With current Paris Agreement pledges (2.6°C of warming by 2100), countries can expect an average of 115 hot days per year by 2100, a number double that which individuals face today.
However, without the Paris Agreement, warming would be around 4°C by 2100, meaning nations would experience nearly 172 hot days per year by the end of the century. That’s nearly six months of extreme heat per year, or around triple the number of hot days currently.

In particular, in the US, the average person currently experiences around 58 hot days annually. If current Paris Agreement pledges are fully met, the nation would see three months – 88 days – worth of hot days annually by the end of the century.
Yet without the Paris Agreement, the US would see around 118 days worth of hot days annually by 2100, a significant uptick of around one month.
In terms of experiencing hotter days, then, following the Paris Agreement under current pledges is not optimal but still results in a better outcome than a situation without the agreement at all.
Exceeding renewable expectations
In 2015 – the year the Paris Agreement was signed – BP predicted that the global non-fossil share of power generation would rise from 32 per cent that year, to 38 per cent by 2035. Yet by 2024, non-fossil generation already accounted for more than 41 per cent of the global power supply, making more progress in 10 years than was predicted in more than 20.
Ultimately, clean energy investment has boomed in recent years, with estimates suggesting it will reach $2.2trillion in 2025, double the spend on fossil fuels.
Solar and wind have also hugely surpassed expectations predicted back in 2015. In 2024, the world installed 553 gigawatts of energy, overshooting the 2015 International Energy Agency (IEA) forecasts by more than 1,500 per cent.

Total global solar capacity is now more than four times what was predicted in 2015, and is set to double every three years. Currently, renewables have now overtaken coal as the biggest source of electricity generation.
Since the Paris Agreement was signed, another major inroad has been made into renewables: electric vehicles. Deployment of these vehicles is already 40 per cent above the IEA’s 2015 projections, and on track to be 66 per cent higher by 2030.
The Paris Agreement’s target of 100 million EVs on the road by 2030 is a target set to be hit as soon as 2027.
A drop here, a rise elsewhere
Since 2016, annual CO2 emissions are up just 1.2 per cent, compared with 18.4 per cent in the decade before the Paris Agreement was signed. In the decade before the agreement (2005–2014), global greenhouse gas emissions rose at a rate of 1.7 per cent per year. Yet since the agreement, that annual increase has slowed to just 0.32 per cent – a five-fold drop.

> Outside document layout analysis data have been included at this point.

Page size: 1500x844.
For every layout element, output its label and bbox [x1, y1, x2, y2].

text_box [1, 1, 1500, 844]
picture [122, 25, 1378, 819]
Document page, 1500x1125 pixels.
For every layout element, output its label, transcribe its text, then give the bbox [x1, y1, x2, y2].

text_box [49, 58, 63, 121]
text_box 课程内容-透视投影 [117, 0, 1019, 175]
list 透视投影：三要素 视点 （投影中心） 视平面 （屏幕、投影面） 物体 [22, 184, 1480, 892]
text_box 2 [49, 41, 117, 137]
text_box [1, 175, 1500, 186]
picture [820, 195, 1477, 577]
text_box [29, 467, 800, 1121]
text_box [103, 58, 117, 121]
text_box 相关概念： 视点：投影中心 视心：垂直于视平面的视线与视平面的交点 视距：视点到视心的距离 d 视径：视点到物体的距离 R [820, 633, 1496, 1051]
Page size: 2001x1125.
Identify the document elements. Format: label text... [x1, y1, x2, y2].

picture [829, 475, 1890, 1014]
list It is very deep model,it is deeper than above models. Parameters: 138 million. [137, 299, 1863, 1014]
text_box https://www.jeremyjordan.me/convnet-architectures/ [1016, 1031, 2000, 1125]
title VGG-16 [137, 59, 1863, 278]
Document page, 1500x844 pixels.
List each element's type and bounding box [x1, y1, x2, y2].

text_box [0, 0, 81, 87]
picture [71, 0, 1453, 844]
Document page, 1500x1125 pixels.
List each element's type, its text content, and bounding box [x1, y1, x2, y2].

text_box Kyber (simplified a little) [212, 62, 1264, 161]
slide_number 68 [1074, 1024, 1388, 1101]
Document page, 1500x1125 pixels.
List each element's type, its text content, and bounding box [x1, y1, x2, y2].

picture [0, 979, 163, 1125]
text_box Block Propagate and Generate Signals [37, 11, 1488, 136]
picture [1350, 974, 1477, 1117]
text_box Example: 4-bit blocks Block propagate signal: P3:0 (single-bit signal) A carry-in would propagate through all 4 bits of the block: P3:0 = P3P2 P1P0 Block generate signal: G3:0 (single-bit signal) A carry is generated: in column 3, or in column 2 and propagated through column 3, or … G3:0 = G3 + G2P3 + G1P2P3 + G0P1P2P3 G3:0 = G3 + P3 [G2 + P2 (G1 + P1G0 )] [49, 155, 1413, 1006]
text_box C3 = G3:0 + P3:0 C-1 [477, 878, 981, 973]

While emissions are on a downward trend, climate policy is maturing and on the rise. Since the Paris Agreement was signed, framework climate laws have more than tripled. National climate policy tools are up seven-fold, and at least 83 per cent of the global economy remains covered by net-zero targets including 19 G20 members.
Clean energy jobs are also on the rise. They now outnumber (36.2 million) those in oil, gas, coal and fossil-engine manufacturing (32.1 million). Renewable jobs have almost doubled from 8.5 million in 2015 to 16.2 million in 2023.
So, what can we make of the Paris Agreement?
Ten years on from the Paris Agreement, one thing is certain: the ambitions of a long-awaited climate deal have fallen short in some areas, and exceeded in others. Climate policies have strengthened in the last decade, as well as support for clean energy and renewables as major companies shift away from planet-polluting fossil fuels.
However, there is still more work to be done. The world is still on a dangerous trajectory of warming between between 2.7°C and 3.1°C – even under current pledges – and climate leadership still remains threatened by the current US administrations’ withdrawal from the Paris Agreement.
Ultimately, ensuring that countries’ pledges become more ambitious – allowing more of the key indicators to be reached – will be pivotal in ensuring the Paris Agreement can be a concrete set of measures rather than fallible, empty promises.